Complete Information on Genome Similarity, SNPS and Comparative Genomics



1. Genome Similarity :

When the work on Human Genome Project was in progress, several unknown samples were collected from different regions. During this moment two questions were raised: (i) genome of individuals to be sequenced, and (ii) the percentage of genome similarity between two individuals.

Though all the humans are similar, yet what is the percentage of genome similarity between them? Human genome is about 99.8% similar to each other.

The percentage of similarity refers to 'consensus human genome'. It means that 0.2% difference in genome makes them different from each other. There lies a difference of one in thousand nucleotides in the genomes of two different individuals. Only this percentage of DNA brings uniqueness in them.

2. Single Nucleotide Polymorphisms (SNPs) :

SNPs are the variations in a nucleotide sequence which occur due to change even in a single base (e.g. A, G T or C). Therefore, certain sites of the sequence nucleotide bases of different individuals differ as below:

In human genome, SNPs occur at 1.6-3.2 million sites. According to changes in bases SNPs affect the gene function.

DNA fingerprinting of individuals is possible due to these genetic variations in non-coding parts of genome. This technique is used in search of criminals, rapists, solving parentage problem, confirming identity of individuals, etc.

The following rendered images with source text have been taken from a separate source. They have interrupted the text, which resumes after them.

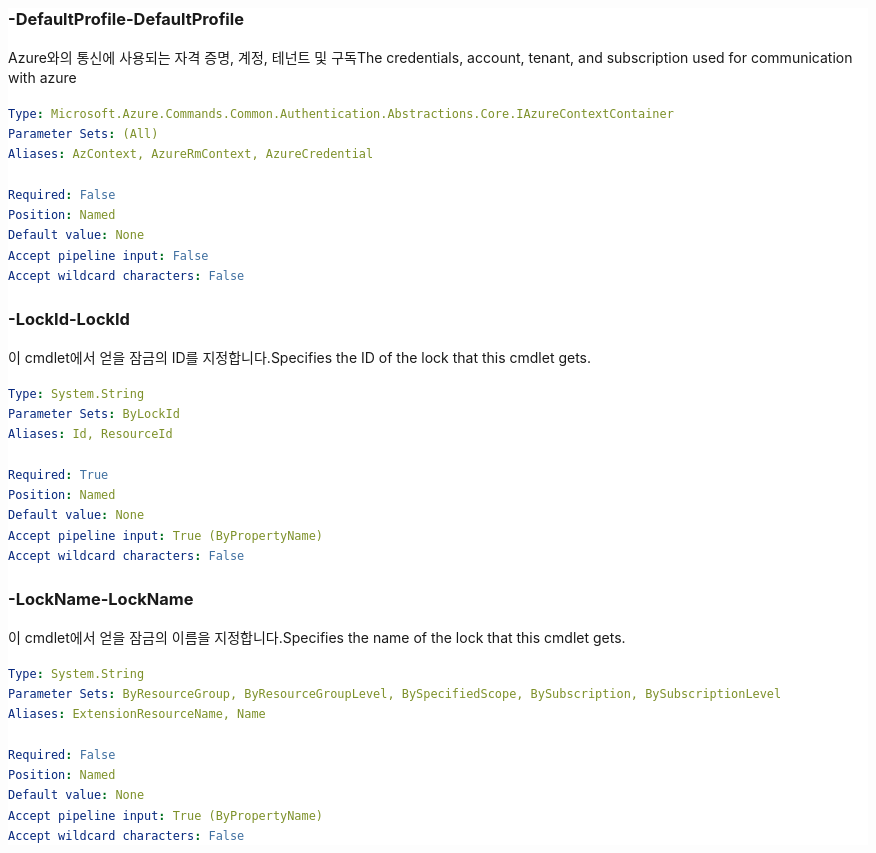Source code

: ### <span data-ttu-id="8a380-125">-DefaultProfile</span><span class="sxs-lookup"><span data-stu-id="8a380-125">-DefaultProfile</span></span>
<span data-ttu-id="8a380-126">Azure와의 통신에 사용되는 자격 증명, 계정, 테넌트 및 구독</span><span class="sxs-lookup"><span data-stu-id="8a380-126">The credentials, account, tenant, and subscription used for communication with azure</span></span>

```yaml
Type: Microsoft.Azure.Commands.Common.Authentication.Abstractions.Core.IAzureContextContainer
Parameter Sets: (All)
Aliases: AzContext, AzureRmContext, AzureCredential

Required: False
Position: Named
Default value: None
Accept pipeline input: False
Accept wildcard characters: False
```

### <span data-ttu-id="8a380-127">-LockId</span><span class="sxs-lookup"><span data-stu-id="8a380-127">-LockId</span></span>
<span data-ttu-id="8a380-128">이 cmdlet에서 얻을 잠금의 ID를 지정합니다.</span><span class="sxs-lookup"><span data-stu-id="8a380-128">Specifies the ID of the lock that this cmdlet gets.</span></span>

```yaml
Type: System.String
Parameter Sets: ByLockId
Aliases: Id, ResourceId

Required: True
Position: Named
Default value: None
Accept pipeline input: True (ByPropertyName)
Accept wildcard characters: False
```

### <span data-ttu-id="8a380-129">-LockName</span><span class="sxs-lookup"><span data-stu-id="8a380-129">-LockName</span></span>
<span data-ttu-id="8a380-130">이 cmdlet에서 얻을 잠금의 이름을 지정합니다.</span><span class="sxs-lookup"><span data-stu-id="8a380-130">Specifies the name of the lock that this cmdlet gets.</span></span>

```yaml
Type: System.String
Parameter Sets: ByResourceGroup, ByResourceGroupLevel, BySpecifiedScope, BySubscription, BySubscriptionLevel
Aliases: ExtensionResourceName, Name

Required: False
Position: Named
Default value: None
Accept pipeline input: True (ByPropertyName)
Accept wildcard characters: False
```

It should be kept in mind that always the genetic variations are some time harmful. Because our body becomes susceptible or resistant to certain diseases i.e. protects from all kinds of pathogens (the disease causing agents).

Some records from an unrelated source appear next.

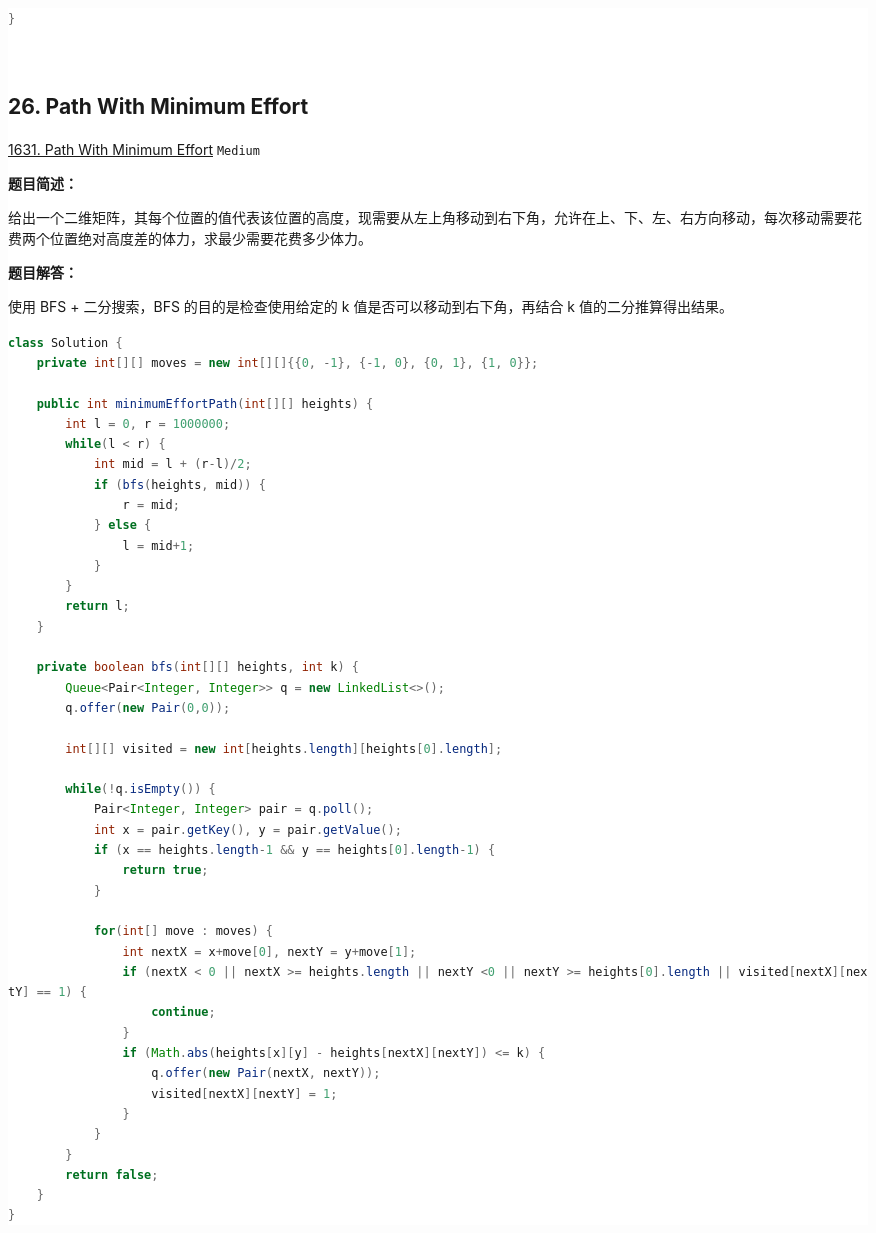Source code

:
 ```java
}
```

<br/>

## 26. Path With Minimum Effort

[1631. Path With Minimum Effort](https://leetcode.com/problems/path-with-minimum-effort/) `Medium`

**题目简述：**

给出一个二维矩阵，其每个位置的值代表该位置的高度，现需要从左上角移动到右下角，允许在上、下、左、右方向移动，每次移动需要花费两个位置绝对高度差的体力，求最少需要花费多少体力。

**题目解答：**

使用 BFS + 二分搜索，BFS 的目的是检查使用给定的 k 值是否可以移动到右下角，再结合 k 值的二分推算得出结果。

```java
class Solution {
    private int[][] moves = new int[][]{{0, -1}, {-1, 0}, {0, 1}, {1, 0}};
    
    public int minimumEffortPath(int[][] heights) {
        int l = 0, r = 1000000;
        while(l < r) {
            int mid = l + (r-l)/2;
            if (bfs(heights, mid)) {
                r = mid;
            } else {
                l = mid+1;
            }
        }
        return l;
    }
    
    private boolean bfs(int[][] heights, int k) {
        Queue<Pair<Integer, Integer>> q = new LinkedList<>();
        q.offer(new Pair(0,0));
        
        int[][] visited = new int[heights.length][heights[0].length];
        
        while(!q.isEmpty()) {
            Pair<Integer, Integer> pair = q.poll();
            int x = pair.getKey(), y = pair.getValue();
            if (x == heights.length-1 && y == heights[0].length-1) {
                return true;
            }
            
            for(int[] move : moves) {
                int nextX = x+move[0], nextY = y+move[1];
                if (nextX < 0 || nextX >= heights.length || nextY <0 || nextY >= heights[0].length || visited[nextX][nextY] == 1) {
                    continue;
                }
                if (Math.abs(heights[x][y] - heights[nextX][nextY]) <= k) {
                    q.offer(new Pair(nextX, nextY));
                    visited[nextX][nextY] = 1;
                }
            }
        }
        return false;
    }
}
```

Besides, genetic variations also govern the severity of illness and the body responses to treatment of medicines. Fig. 4.5 shows the effect of medicine to patients as decided by a physician on the basis of SNPs present on patient's genome.

On average, SNPs occur at every 500-1,000 nucleotides in human DNA. SNPs can help to (i) associate sequence variation with heritable phenotypes, (ii) facilitate studies in population, and (iii) evolutionary biology, and add in positional cloning and physical mapping.

SNPs tend themselves to highly automate fluidic or DNA chip-based analyses and have quickly become the focus of several large scale development and mapping in humans and other organisms.

3. Comparative Genomics :

When the complete genome sequences of cellular life forms become available, a notable findings were recorded. It was found that one third of the genes encoded on each genome had no predictable or known function.

In E. coli K12 (which is all time favourite model organisms of molecular biologists) about 40% genes have unknown function. The level of evolutionary conservation of microbial proteins is rather uniform with about 70% of gene products from each of sequenced genomes having homologs in distant genomes.

The function of these genes can be predicted by comparing different genomes and by transferring functional annotations of protein from better studies organisms to their orthologs (direct descendants of a sequence in the common ancestor) from less-studied organisms.

For better understanding of genomes, biology and organisms, this makes comparative genomics a powerful approach. Comparative genomics includes several distinct aspects; analysis of protein sets from completely sequenced genomes is one of them. There are several databases (e.g. general purpose databases and organisms specific databases) used for comparative genomics.

Genome sequencing projects have made very clear that genomes of different organisms (e.g mouse and man) may be very similar. Systeny between human chromosome 1 and mouse chromosome 1, 3, 4 and 8. It has been found that the genomes of human and chimpanzee differ by 1-3%.

The working DNA of mouse and human is shared by about 97.5%. About 12% of -18,000 genes of the worm C. elegans show sequence similarity to yeast gene. This datum is based on proteins encoded by this much number of genes.

About 2,000 genes of yeast (one third of -6,000 genes) are functionally similar to the genes of C. elegans. Such similarity between the organisms suggests that in spite of evolution of organisms about 100 million years ago, their genomes have not changed much. That is why some percentage of similarity exists between genes of organisms.

Examples of Comparative Genomics:

Comparative genomics may be exemplified by the genetic basis of fruit development. The researcher is interested in identifying the genes that are involved in ripening green mangoes into yellow mangoes.

The biochemical pathway involved in ripening process is also to be determined. It shows a comparative genomics approach that can be used in purely in silico effort to determine the genes involved in ripening of mangoes.

In this approach the genome of mango fruit is compared to the annotated genomes of similar species to identify the genes and the functions that they do.